But then humans find themselves at war with the Covenant, a highly-advanced, multi-racial, theocratic alien empire. The Covenant declare humans heretical and dedicate themselves to obliterating our species. The Spartans suddenly become all of humanity’s last line of defense and only hope of survival.

So, what does the show — at least, its first episode — get right? The action. The action is fast-paced, brutal and bloody. The towering Covenant Elites are suitably terrifying to the first humans in the show to encounter them.

The Covenant are on an anti-human holy war. The BFD. Photoshop by Lushington Brady.

But no tv show can be all action, all of the time. Eventually, story-telling has to take over, and here Halo, the tv show, falls apart. Again, it’s difficult to tell from the first episode alone, but the show seems to be basing much of its plot on elements of Halo 5: Guardians, widely regarded as having the worst story of all of the games.

You’d think, with such a vast body of lore and established stories to fall back on, successfully adapting Halo to tv would be a doddle. Did anyone say Rings of Power? But then, Hollywood just took a hugely successful videogame franchise, all-but-made for an action movie adaptation, and churned out the awful dreck that is Uncharted.

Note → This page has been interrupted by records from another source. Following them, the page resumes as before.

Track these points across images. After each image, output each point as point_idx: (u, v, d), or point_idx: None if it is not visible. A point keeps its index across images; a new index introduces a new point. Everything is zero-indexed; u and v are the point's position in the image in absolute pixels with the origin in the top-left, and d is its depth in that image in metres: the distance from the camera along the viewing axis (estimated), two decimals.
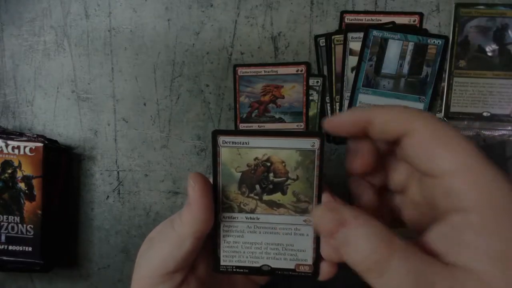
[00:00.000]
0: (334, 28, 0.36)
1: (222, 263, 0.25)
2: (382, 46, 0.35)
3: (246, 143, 0.24)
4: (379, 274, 0.19)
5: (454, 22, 0.35)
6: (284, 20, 0.36)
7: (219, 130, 0.24)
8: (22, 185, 0.35)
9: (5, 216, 0.35)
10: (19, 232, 0.35)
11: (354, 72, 0.36)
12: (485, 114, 0.35)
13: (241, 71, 0.36)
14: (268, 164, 0.24)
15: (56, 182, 0.36)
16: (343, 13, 0.36)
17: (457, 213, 0.19)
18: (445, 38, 0.35)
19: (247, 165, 0.24)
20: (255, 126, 0.37)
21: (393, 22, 0.35)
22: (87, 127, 0.38)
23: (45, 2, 0.37)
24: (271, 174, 0.24)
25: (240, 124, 0.37)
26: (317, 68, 0.36)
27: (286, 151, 0.24)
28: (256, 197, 0.25)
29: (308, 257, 0.25)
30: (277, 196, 0.25)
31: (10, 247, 0.35)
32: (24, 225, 0.35)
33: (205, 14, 0.37)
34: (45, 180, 0.35)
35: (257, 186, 0.25)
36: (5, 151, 0.34)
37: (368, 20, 0.36)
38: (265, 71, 0.36)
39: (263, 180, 0.24)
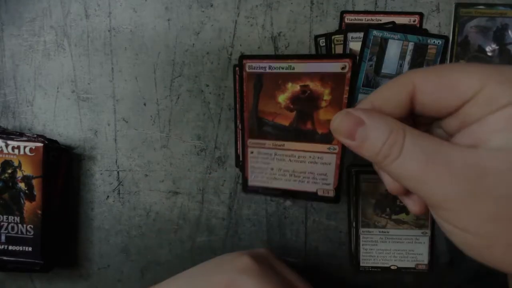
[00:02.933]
0: (334, 28, 0.36)
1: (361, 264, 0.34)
2: (382, 46, 0.35)
3: (377, 179, 0.30)
4: (395, 156, 0.20)
5: (454, 22, 0.35)
6: (284, 20, 0.36)
7: None
8: (22, 185, 0.35)
9: (5, 216, 0.35)
10: (19, 232, 0.35)
11: None
12: None
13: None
14: None
15: (56, 182, 0.36)
16: (343, 13, 0.36)
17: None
18: (445, 38, 0.35)
19: (380, 195, 0.32)
20: None
21: (393, 22, 0.35)
22: (87, 127, 0.38)
23: (45, 2, 0.37)
24: (398, 200, 0.32)
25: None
26: None
27: None
28: (387, 217, 0.32)
29: (424, 258, 0.34)
30: (402, 216, 0.33)
31: (10, 247, 0.35)
32: (24, 225, 0.35)
33: (205, 14, 0.37)
34: (45, 180, 0.35)
35: (388, 209, 0.31)
36: (5, 151, 0.34)
37: (368, 20, 0.36)
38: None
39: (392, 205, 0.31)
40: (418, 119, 0.24)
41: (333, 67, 0.24)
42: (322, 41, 0.36)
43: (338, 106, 0.25)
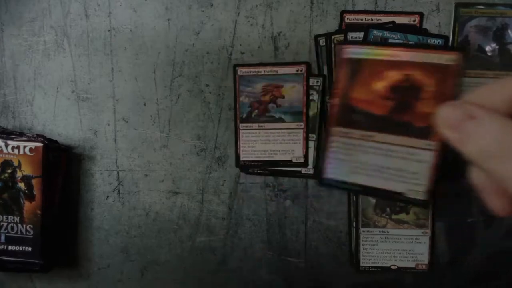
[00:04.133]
0: (334, 28, 0.36)
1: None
2: None
3: None
4: (501, 160, 0.19)
5: (454, 22, 0.35)
6: (284, 20, 0.36)
7: None
8: (21, 185, 0.35)
9: (5, 216, 0.35)
10: (19, 232, 0.35)
11: None
12: None
13: (241, 70, 0.36)
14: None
15: (56, 182, 0.36)
16: (343, 13, 0.36)
17: None
18: (445, 38, 0.35)
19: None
20: (255, 126, 0.37)
21: (393, 22, 0.35)
22: (87, 127, 0.38)
23: (45, 2, 0.37)
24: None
25: (240, 124, 0.37)
26: (317, 68, 0.36)
27: None
28: (387, 217, 0.30)
29: (424, 258, 0.33)
30: (402, 216, 0.31)
31: (10, 247, 0.35)
32: (24, 225, 0.35)
33: (205, 14, 0.37)
34: (44, 180, 0.35)
35: (388, 209, 0.30)
36: (5, 151, 0.34)
37: (368, 20, 0.36)
38: (265, 71, 0.36)
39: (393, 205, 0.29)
40: None
41: (442, 58, 0.23)
42: (322, 41, 0.36)
43: (442, 100, 0.22)
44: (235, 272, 0.38)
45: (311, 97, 0.36)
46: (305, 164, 0.35)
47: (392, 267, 0.36)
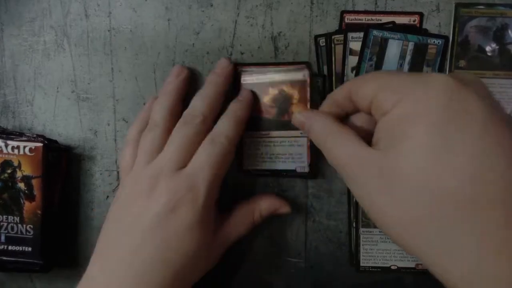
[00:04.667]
0: (334, 28, 0.36)
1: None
2: (382, 46, 0.35)
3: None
4: (324, 146, 0.28)
5: (454, 22, 0.35)
6: (284, 20, 0.36)
7: None
8: (21, 185, 0.35)
9: (4, 216, 0.35)
10: (19, 232, 0.35)
11: (354, 72, 0.36)
12: None
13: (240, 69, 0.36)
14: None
15: (56, 182, 0.36)
16: (343, 13, 0.36)
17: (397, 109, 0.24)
18: (445, 38, 0.35)
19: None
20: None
21: (393, 22, 0.35)
22: (87, 127, 0.38)
23: (45, 2, 0.37)
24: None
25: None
26: (317, 68, 0.36)
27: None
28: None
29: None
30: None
31: (10, 247, 0.35)
32: (24, 225, 0.35)
33: (205, 14, 0.37)
34: (44, 180, 0.35)
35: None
36: (4, 151, 0.34)
37: (368, 20, 0.36)
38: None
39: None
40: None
41: (299, 75, 0.35)
42: (322, 41, 0.36)
43: (304, 102, 0.35)
44: (234, 272, 0.38)
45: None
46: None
47: (392, 267, 0.36)
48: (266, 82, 0.35)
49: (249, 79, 0.35)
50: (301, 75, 0.35)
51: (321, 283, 0.38)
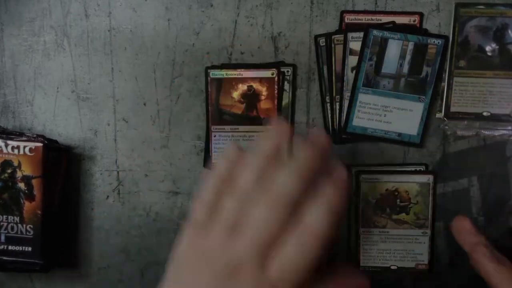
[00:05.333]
0: (334, 28, 0.36)
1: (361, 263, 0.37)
2: (382, 46, 0.35)
3: (377, 179, 0.36)
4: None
5: (454, 22, 0.35)
6: (284, 20, 0.36)
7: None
8: (21, 185, 0.35)
9: (4, 216, 0.35)
10: (19, 232, 0.35)
11: (354, 72, 0.36)
12: (485, 113, 0.35)
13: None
14: (396, 193, 0.36)
15: (56, 182, 0.36)
16: (343, 13, 0.36)
17: None
18: (445, 38, 0.35)
19: (380, 195, 0.36)
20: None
21: (393, 22, 0.35)
22: (87, 127, 0.38)
23: (45, 2, 0.37)
24: (398, 200, 0.36)
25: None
26: (317, 68, 0.36)
27: (409, 184, 0.36)
28: (387, 217, 0.36)
29: (424, 258, 0.36)
30: (402, 216, 0.36)
31: (10, 247, 0.35)
32: (24, 225, 0.35)
33: (205, 14, 0.37)
34: (44, 180, 0.35)
35: (388, 209, 0.36)
36: (4, 151, 0.34)
37: (368, 20, 0.36)
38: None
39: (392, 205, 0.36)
40: None
41: (268, 73, 0.36)
42: (322, 41, 0.36)
43: (272, 99, 0.36)
44: None
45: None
46: None
47: (392, 267, 0.36)
48: (235, 78, 0.36)
49: (215, 72, 0.37)
50: (270, 73, 0.36)
51: None
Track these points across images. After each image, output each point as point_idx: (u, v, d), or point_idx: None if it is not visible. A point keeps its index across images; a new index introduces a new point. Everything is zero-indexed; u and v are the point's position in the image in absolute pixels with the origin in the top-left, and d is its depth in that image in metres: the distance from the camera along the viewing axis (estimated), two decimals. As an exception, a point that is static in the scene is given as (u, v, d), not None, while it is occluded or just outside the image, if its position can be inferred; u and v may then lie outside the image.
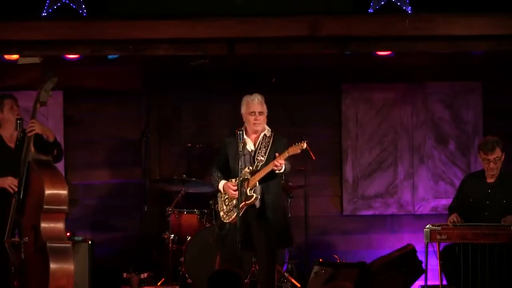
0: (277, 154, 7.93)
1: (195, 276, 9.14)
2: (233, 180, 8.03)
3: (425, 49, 9.33)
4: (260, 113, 8.11)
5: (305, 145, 7.90)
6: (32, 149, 7.98)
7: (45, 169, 7.95)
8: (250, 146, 8.12)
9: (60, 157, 8.36)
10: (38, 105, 8.16)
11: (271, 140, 8.14)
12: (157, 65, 10.28)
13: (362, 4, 9.07)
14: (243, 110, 8.17)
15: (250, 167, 8.04)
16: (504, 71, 10.30)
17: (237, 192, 7.89)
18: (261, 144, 8.12)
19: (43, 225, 7.78)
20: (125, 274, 9.35)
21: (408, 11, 9.01)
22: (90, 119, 10.43)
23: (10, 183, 7.95)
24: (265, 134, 8.15)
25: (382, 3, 9.03)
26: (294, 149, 7.90)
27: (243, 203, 7.92)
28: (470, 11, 8.93)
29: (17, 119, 8.11)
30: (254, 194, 7.94)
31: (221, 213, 8.09)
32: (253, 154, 8.08)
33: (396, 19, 8.99)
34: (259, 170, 7.99)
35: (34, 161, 7.94)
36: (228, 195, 8.05)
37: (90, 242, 9.47)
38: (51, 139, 8.17)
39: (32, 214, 7.82)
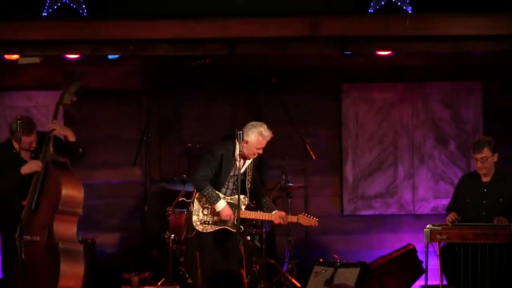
0: (283, 213, 8.19)
1: (195, 276, 9.13)
2: (228, 197, 8.13)
3: (425, 49, 9.33)
4: (264, 148, 8.18)
5: (316, 224, 8.30)
6: (51, 149, 7.97)
7: (63, 170, 7.97)
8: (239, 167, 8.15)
9: (86, 154, 8.35)
10: (60, 107, 8.16)
11: (253, 162, 8.23)
12: (157, 65, 10.29)
13: (362, 4, 9.07)
14: (252, 141, 8.04)
15: (247, 198, 8.14)
16: (504, 71, 10.30)
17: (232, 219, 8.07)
18: (249, 168, 8.18)
19: (57, 226, 7.79)
20: (125, 274, 9.34)
21: (408, 11, 9.01)
22: (90, 119, 10.43)
23: (38, 165, 7.93)
24: (253, 159, 8.21)
25: (382, 3, 9.03)
26: (304, 221, 8.27)
27: (226, 227, 8.08)
28: (470, 11, 8.93)
29: (18, 119, 8.10)
30: (242, 227, 8.16)
31: (195, 217, 8.14)
32: (242, 178, 8.07)
33: (396, 19, 8.98)
34: (262, 209, 8.26)
35: (52, 162, 7.94)
36: (212, 208, 8.11)
37: (90, 242, 9.47)
38: (72, 139, 8.15)
39: (45, 214, 7.83)
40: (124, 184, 10.40)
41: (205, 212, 8.14)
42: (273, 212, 8.22)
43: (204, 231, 8.11)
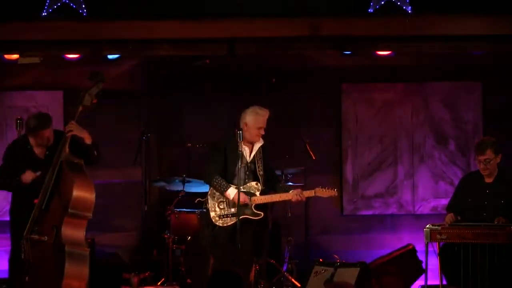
0: (299, 190, 8.15)
1: (195, 276, 9.14)
2: (241, 187, 8.12)
3: (425, 49, 9.34)
4: (265, 128, 8.20)
5: (336, 194, 8.23)
6: (67, 150, 7.94)
7: (77, 172, 7.92)
8: (246, 156, 8.19)
9: (100, 157, 8.33)
10: (81, 108, 8.08)
11: (262, 150, 8.26)
12: (157, 65, 10.29)
13: (362, 4, 9.08)
14: (250, 121, 8.14)
15: (259, 184, 8.17)
16: (504, 71, 10.30)
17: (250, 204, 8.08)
18: (257, 156, 8.21)
19: (65, 229, 7.77)
20: (125, 274, 9.34)
21: (408, 11, 9.02)
22: (90, 119, 10.40)
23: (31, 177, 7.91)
24: (260, 146, 8.23)
25: (382, 3, 9.03)
26: (322, 193, 8.18)
27: (246, 216, 8.07)
28: (470, 11, 8.94)
29: (17, 119, 8.08)
30: (262, 213, 8.13)
31: (213, 214, 8.18)
32: (252, 167, 8.18)
33: (396, 19, 8.99)
34: (277, 193, 8.21)
35: (66, 162, 7.89)
36: (227, 201, 8.14)
37: (90, 242, 9.47)
38: (88, 142, 8.12)
39: (55, 214, 7.81)
40: (124, 184, 10.40)
41: (221, 206, 8.18)
42: (290, 192, 8.23)
43: (225, 224, 8.12)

Most notable of the elements that makes modern Hollywood such unwatchable trash is their obsession with identity politics quotas: and Halo has that in spades. Characters are race-swapped with abandon, most notably Captain Jacob Keyes (Danny Sapani) and his daughter Miranda (Olive Gray — who racks up extra intersectional brownie points for being “non-binary”). Compounding the annoyance for fans is that Sapani is a dead-ringer for the beloved Sergeant Johnson. Admiral Parangosky has also been race-swapped, apparently for no other reason than making a lackluster imitation of Shohreh Aghdashloo’s excellent portrayal of hard-as-nails politician Chrisjen Avasarala, in the acclaimed series The Expanse.

Pablo Schreiber stars as Master Chief Petty Officer John 117. The BFD. Photoshop by Lushington Brady.

Mercifully, Chief himself has been spared the blackwashing, although they’ve changed a character explicitly described as sandy-haired and freckled for a distinctly swarthy and Semitic actor (which, lest anyone get their knickers in a bunch, is not a slur on Jewish actors: after all, the also-Jewish Jon Bernthal is everything a Punisher fan could ask for, even if the canonical character is Italian-American). It’s also not a slur against Pablo Schreiber’s portrayal, which, on the limited evidence to date, is suitably stoic.

But the biggest problem with the show’s debut is simply that we got to see the Chief’s face at all. Like The Mandalorian or Judge Dredd, the Chief is famous for never taking his helmet off. The genius of Karl Urban’s portrayal of Judge Dredd is that, unlike Sylvester Stallone in an earlier adaptation, he clearly lacked the ego-driven need to have his face constantly on show. Likewise, in The Mandalorian, Dave Filoni understood the fandom well enough to make Jyn Erso’s eventual face-reveal a Big Moment of the final episode of the first season.

You never take off the helmet. The BFD. Photoshop by Lushington Brady.

In Halo, the show-runners clearly couldn’t get the Chief’s helmet off fast enough — and it stayed off. This may seem like a pettifogging detail, but it’s as ham-fisted and clueless as making Peter Parker a macho, cool dude. This one, simple detail is a bright red flag that the show’s creators simply don’t understand the material they’ve been entrusted with.

Another minor quibble for fans is that, in a franchise with such a strongly-established timeline, all of the major characters are about 20 years too young.

Leaving aside such race-politics and fan-pettifogging, the other glaring weakness is that so many of the characters’ actions and decisions simply make no sense. Why on Earth would the UNSC opt to eliminate their poster boy hero and greatest military asset at the first suggestion of disobedience?

Who knows, maybe the show will get better. Plenty of shows have recovered from dud pilots to go on to greatness, from Star Trek: The Next Generation to Seinfeld. But this is modern, woke Hollywood we’re talking about. Best not to get our hopes up.